Closing with the devastating combo of Willie Nelson's "Back to Earth" and Kristofferson's classic "Why Me, Lord," the duo prompted a rousing standing ovation before returning briefly to trade verses on Kristofferson's "Anthem '84"-- a fitting benediction for a night spent worshipping two of country music's finest.

Critic's Notebook
Setlist:
"Shipwrecked in the Eighties"
"I Take A Lot Of Pride In What I Am"
"Twinkle, Twinkle Lucky Star"
"Mama Tried"
"Me And Bobby McGee"
"I Think I'll Just Stay Here And Drink"
"Best Of All Possible Worlds"
"Here Comes That Rainbow Again"
"They're Tearing The Labor Camps Down"
"That's The News"
"Ol' Country Singer"
"Help Me Make It Through The Night"
"Workin' Man Blues"
"I Wish I Could Be 30 Again"
"If I Could Only Fly"
"Nobody Wins"
"From Here To Forever"
"If We Make It Through December"
"Silver Wings"
"Jody And The Kid"
"The Fightin' Side Of Me"
"Footlights"
"He's A Pilgrim"
"Pretty When It's New"
"Closer To The Bone"
"Momma's Prayers"
"The Silver Tongued Devil And I"
"Okie From Muskogee"
"Sunday Morning Coming Down"
"Back To Earth"
"Why Me, Lord"

ENCORE

"Anthem '84"

Personal Bias: I once asked a girl out in college mostly because she said her mother had slept with both Willie Nelson and Kris Kristofferson in the '70s.
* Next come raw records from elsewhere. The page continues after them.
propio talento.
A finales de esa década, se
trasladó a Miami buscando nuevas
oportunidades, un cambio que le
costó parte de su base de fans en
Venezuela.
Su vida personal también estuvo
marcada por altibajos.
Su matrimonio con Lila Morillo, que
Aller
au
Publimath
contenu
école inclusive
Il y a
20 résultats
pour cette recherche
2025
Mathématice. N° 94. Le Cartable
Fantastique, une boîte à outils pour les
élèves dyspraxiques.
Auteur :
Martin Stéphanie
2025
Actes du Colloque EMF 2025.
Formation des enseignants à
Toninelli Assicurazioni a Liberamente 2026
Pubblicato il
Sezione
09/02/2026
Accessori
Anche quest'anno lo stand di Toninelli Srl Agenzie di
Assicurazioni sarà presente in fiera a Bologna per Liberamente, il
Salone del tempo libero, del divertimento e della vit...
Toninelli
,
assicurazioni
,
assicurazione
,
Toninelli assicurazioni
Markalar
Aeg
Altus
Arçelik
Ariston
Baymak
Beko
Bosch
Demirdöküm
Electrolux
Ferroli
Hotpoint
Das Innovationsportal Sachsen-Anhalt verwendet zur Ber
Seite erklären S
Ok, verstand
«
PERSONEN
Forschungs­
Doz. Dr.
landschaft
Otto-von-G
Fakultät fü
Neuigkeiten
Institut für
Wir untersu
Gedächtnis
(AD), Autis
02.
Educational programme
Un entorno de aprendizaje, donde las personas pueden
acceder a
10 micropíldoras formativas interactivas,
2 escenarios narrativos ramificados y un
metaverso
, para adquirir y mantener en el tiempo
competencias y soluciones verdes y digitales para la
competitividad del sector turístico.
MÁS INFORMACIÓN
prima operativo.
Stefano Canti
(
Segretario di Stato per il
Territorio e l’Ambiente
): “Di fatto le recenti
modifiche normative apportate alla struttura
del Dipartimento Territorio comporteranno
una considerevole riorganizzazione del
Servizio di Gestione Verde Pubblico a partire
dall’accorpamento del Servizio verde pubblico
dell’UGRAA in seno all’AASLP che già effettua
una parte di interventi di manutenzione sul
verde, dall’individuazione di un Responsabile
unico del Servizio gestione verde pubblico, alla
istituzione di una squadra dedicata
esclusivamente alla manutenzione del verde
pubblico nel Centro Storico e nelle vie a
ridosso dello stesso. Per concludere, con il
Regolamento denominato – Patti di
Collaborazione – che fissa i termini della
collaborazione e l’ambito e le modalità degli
By The Way: Merle Haggard's newest album, I Am What I Am, hit stores on 4/20, a date that hardly seems in keeping with the values championed by the residents of Muskogee, Oklahoma, USA.

Random Note: Lines moved slowly for those leaving Bass Hall as patrons retrieved their walkers and canes, but the people-watching more than made up for the delay.